New study reveals Australian Long COVID response lagging

Masked Asian man show wooden sign with wording "Long Covid" in dark room.

A new study from RMIT University and Northern Health has examined Australia’s Long Covid services, guidelines and public health information compared with international standards.

The researchers found Australia lacking in several categories, including early investigation, accessibility and availability of trustworthy public health information, and adequate multidisciplinary Long COVID services to meet demand.

Dean of RMIT’s School of Health and Biomedical Sciences and co-author on the paper, Professor Catherine Itsiopoulos, warned that this problem will only worsen over time.

“Long COVID is here to stay. As COVID-19 cases continue to accumulate, the cases of Long COVID will also increase,” said Itsiopoulos.

“With unclear diagnosis and unknown effective treatment, this new chronic disease will be highly costly to the individual and on public health systems worldwide.”

“While most people recover fully, up to 40% of people experience lingering symptoms. Recent new data show that 14% of Victorians who had COVID-19 suffer from Long-COVID,” said Itsiopoulos.

The research found that Long COVID patients are falling through the cracks and there is undereducation even among health professionals.

“These symptoms can include fatigue, shortness of breath, persistent cough, joint pain, brain fog, cognitive dysfunction, anxiety, depression, loss of smell or taste and insomnia.

### Dataset content

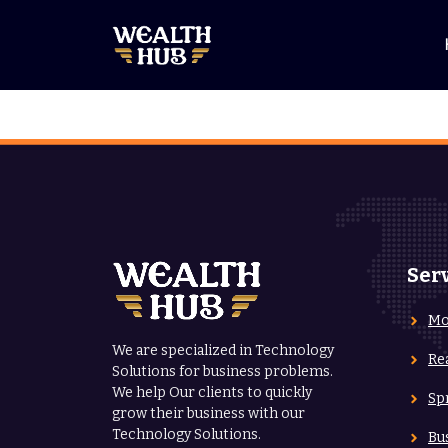
Skip
to
content
Ser
Mo
We are specialized in Technology
Re
Solutions for business problems.
We help Our clients to quickly
Sp
grow their business with our
Technology Solutions.
Bu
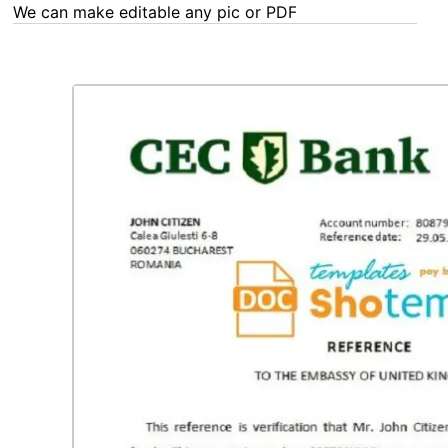
We can make editable any pic or PDF - order now!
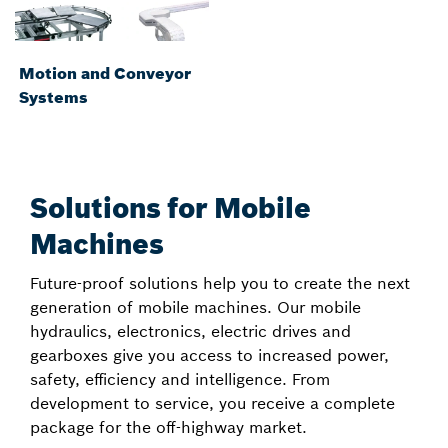
Motion and Conveyor
Systems
Solutions for Mobile
Machines
Future-proof solutions help you to create the next
generation of mobile machines. Our mobile
hydraulics, electronics, electric drives and
gearboxes give you access to increased power,
safety, efficiency and intelligence. From
development to service, you receive a complete
package for the off-highway market.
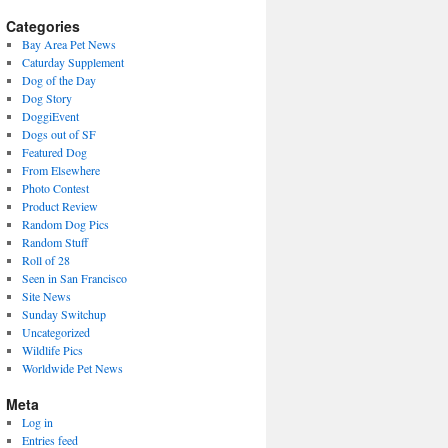
(2009-
present)
Categories
Bay Area Pet News
Caturday Supplement
Dog of the Day
Dog Story
DoggiEvent
Dogs out of SF
Featured Dog
From Elsewhere
Photo Contest
Product Review
Random Dog Pics
Random Stuff
Roll of 28
Seen in San Francisco
Site News
Sunday Switchup
Uncategorized
Wildlife Pics
Worldwide Pet News
Meta
Log in
Entries feed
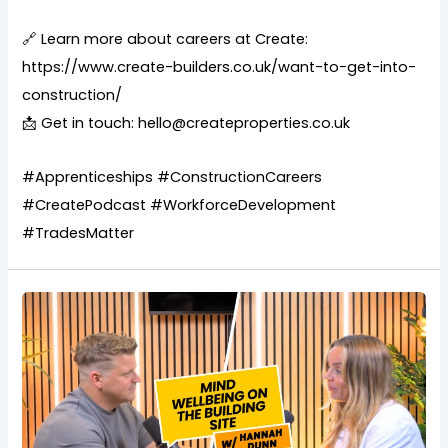
🔗 Learn more about careers at Create:
https://www.create-builders.co.uk/want-to-get-into-
construction/
📩 Get in touch: hello@createproperties.co.uk
#Apprenticeships #ConstructionCareers
#CreatePodcast #WorkforceDevelopment
#TradesMatter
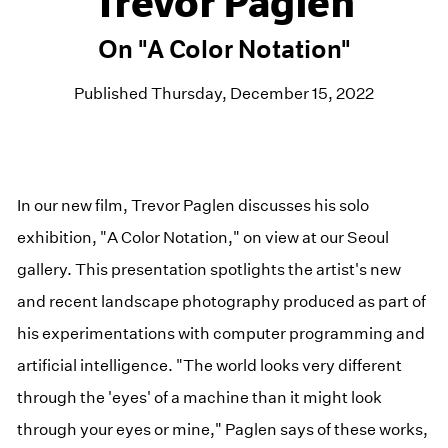
Trevor Paglen
On "A Color Notation"
Published Thursday, December 15, 2022
In our new film, Trevor Paglen discusses his solo
exhibition, "A Color Notation," on view at our Seoul
gallery. This presentation spotlights the artist's new
and recent landscape photography produced as part of
his experimentations with computer programming and
artificial intelligence. "The world looks very different
through the 'eyes' of a machine than it might look
through your eyes or mine," Paglen says of these works,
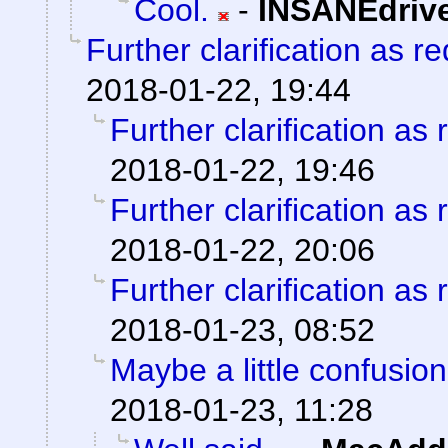
Cool.
-
INSANEdriv
Further clarification as r
2018-01-22, 19:44
Further clarification as
2018-01-22, 19:46
Further clarification as
2018-01-22, 20:06
Further clarification as
2018-01-23, 08:52
Maybe a little confusio
2018-01-23, 11:28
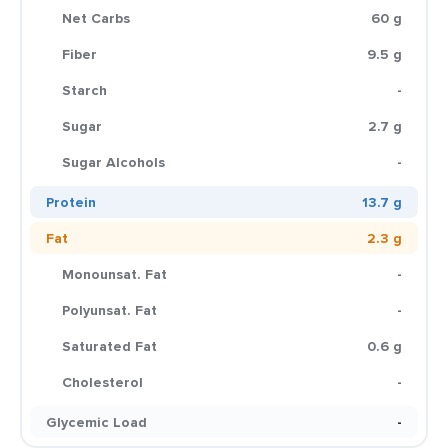
Net Carbs
60 g
Fiber
9.5 g
Starch
-
Sugar
2.7 g
Sugar Alcohols
-
Protein
13.7 g
Fat
2.3 g
Monounsat. Fat
-
Polyunsat. Fat
-
Saturated Fat
0.6 g
Cholesterol
-
Glycemic Load
-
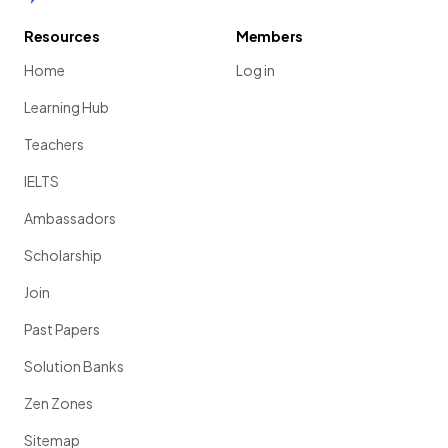
Resources
Members
Home
Log in
Learning Hub
Teachers
IELTS
Ambassadors
Scholarship
Join
Past Papers
Solution Banks
Zen Zones
Sitemap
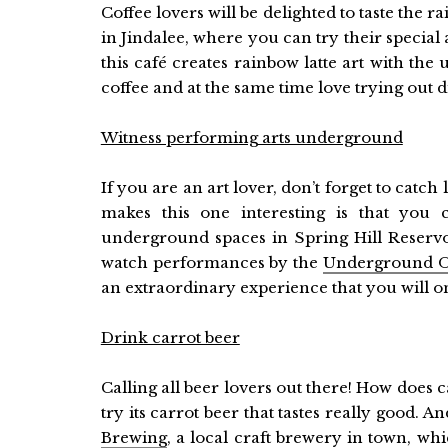
Coffee lovers will be delighted to taste the r
in Jindalee, where you can try their special
this café creates rainbow latte art with the 
coffee and at the same time love trying out dif
Witness performing arts underground
If you are an art lover, don’t forget to catc
makes this one interesting is that you 
underground spaces in Spring Hill Reser
watch performances by the
Underground 
an extraordinary experience that you will onl
Drink carrot beer
Calling all beer lovers out there! How does c
try its carrot beer that tastes really good. An
Brewing
, a local craft brewery in town, w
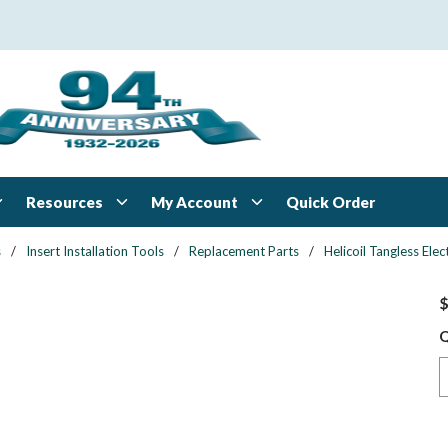
Resources
My Account
Quick Order
s
/
Insert Installation Tools
/
Replacement Parts
/
Helicoil Tangless Ele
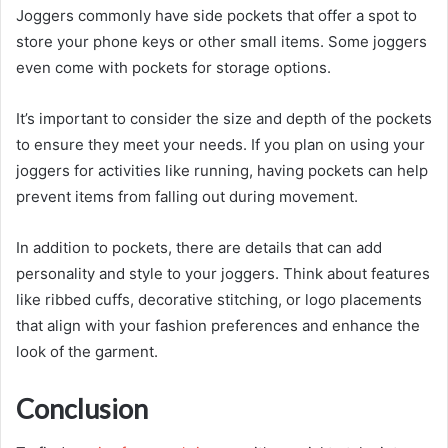
Joggers commonly have side pockets that offer a spot to
store your phone keys or other small items. Some joggers
even come with pockets for storage options.
It’s important to consider the size and depth of the pockets
to ensure they meet your needs. If you plan on using your
joggers for activities like running, having pockets can help
prevent items from falling out during movement.
In addition to pockets, there are details that can add
personality and style to your joggers. Think about features
like ribbed cuffs, decorative stitching, or logo placements
that align with your fashion preferences and enhance the
look of the garment.
Conclusion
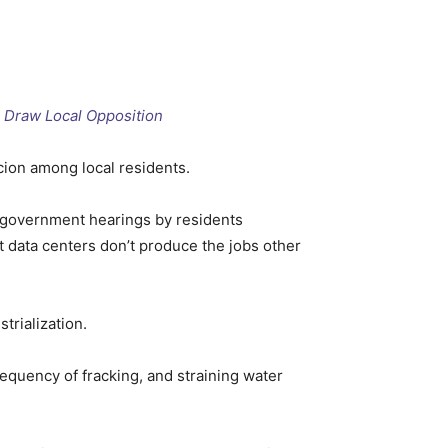
s Draw Local Opposition
cion among local residents.
l government hearings by residents
t data centers don’t produce the jobs other
trialization.
requency of fracking, and straining water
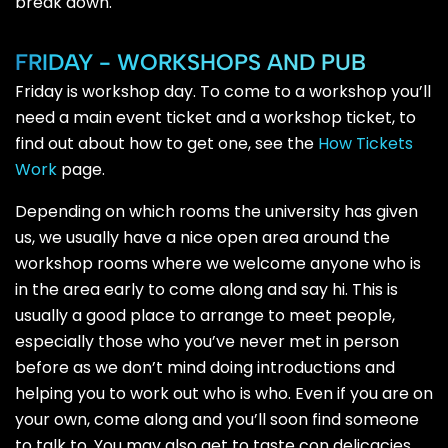
break down.
FRIDAY - WORKSHOPS AND PUB
Friday is workshop day. To come to a workshop you’ll
need a main event ticket and a workshop ticket, to
find out about how to get one, see the
How Tickets
Work
page.
Depending on which rooms the university has given
us, we usually have a nice open area around the
workshop rooms where we welcome anyone who is
in the area early to come along and say hi. This is
usually a good place to arrange to meet people,
especially those who you’ve never met in person
before as we don’t mind doing introductions and
helping you to work out who is who. Even if you are on
your own, come along and you’ll soon find someone
to talk to. You may also get to taste con delicacies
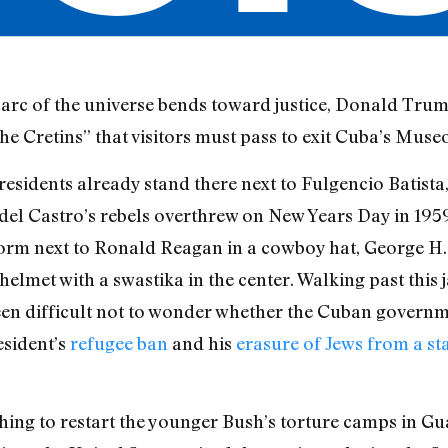
c of the universe bends toward justice, Donald Trum
he Cretins” that visitors must pass to exit Cuba’s Muse
residents already stand there next to Fulgencio Batista
el Castro’s rebels overthrew on New Years Day in 1959
niform next to Ronald Reagan in a cowboy hat, George 
 helmet with a swastika in the center. Walking past this 
een difficult not to wonder whether the Cuban governm
esident’s
refugee ban
and his
erasure of Jews from a s
ing to restart the younger Bush’s torture camps in G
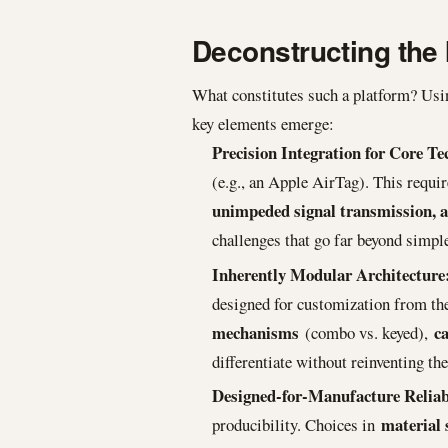
Deconstructing the 
What constitutes such a platform? Using
key elements emerge:
Precision Integration for Core Te
(e.g., an Apple AirTag). This requ
unimpeded signal transmission, 
challenges that go far beyond simpl
Inherently Modular Architecture
designed for customization from the 
mechanisms
ca
(combo vs. keyed),
differentiate without reinventing th
Designed-for-Manufacture Reliabi
material 
producibility. Choices in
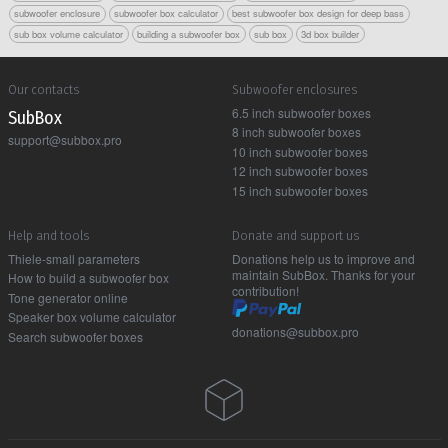
subwoofer enclosure
subwoofer box calculator
best subwoofer box design for deep bass
sub box volume calculator
building a subwoofer box
sub box
3d box builder
Our contacts
Subwoofer enclosures
6.5 inch subwoofer boxes
Sub Box
8 inch subwoofer boxes
support@subbox.pro
10 inch subwoofer boxes
12 inch subwoofer boxes
15 inch subwoofer boxes
Help and tools
Donate and support us
Thiele-small parameters
Donations help us to improve and
maintain SubBox. Thanks for your
How to build a subwoofer box
contribution!
Tone generator online
Speaker box volume calculator
donations@subbox.pro
Search subwoofer boxes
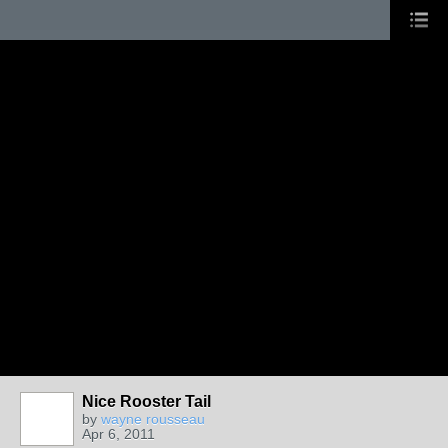
Nice Rooster Tail
by
wayne rousseau
Apr 6, 2011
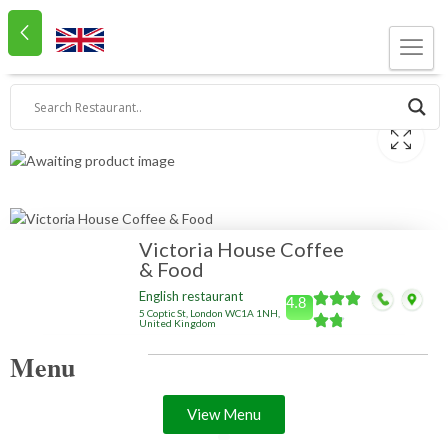
Victoria House Coffee
& Food
English restaurant
4.8
5 Coptic St, London WC1A 1NH,
United Kingdom
Menu
View Menu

### Tasks and exercises
(a) Set down the stretch of the Long COVID article from "New study reveals" through "to meet demand." without changing a word.
(b) Decide whether each statement agrees with the Long COVID article, answering yes or no and quoting the words that settle it: (i) The study came from RMIT University and Northern Health. (ii) Recent data show that 40% of Victorians who had COVID-19 suffer from Long COVID. (iii) Catherine Itsiopoulos is Dean of RMIT's School of Health and Biomedical Sciences.
You can leave the rows aside.

### Completed exercise
(a)
New study reveals Australian Long COVID response lagging

Masked Asian man show wooden sign with wording "Long Covid" in dark room.

A new study from RMIT University and Northern Health has examined Australia’s Long Covid services, guidelines and public health information compared with international standards.

The researchers found Australia lacking in several categories, including early investigation, accessibility and availability of trustworthy public health information, and adequate multidisciplinary Long COVID services to meet demand.

(b)
(i) Yes: "A new study from RMIT University and Northern Health"
(ii) No: "Recent new data show that 14% of Victorians who had COVID-19 suffer from Long-COVID"
(iii) Yes: "Dean of RMIT’s School of Health and Biomedical Sciences and co-author on the paper, Professor Catherine Itsiopoulos"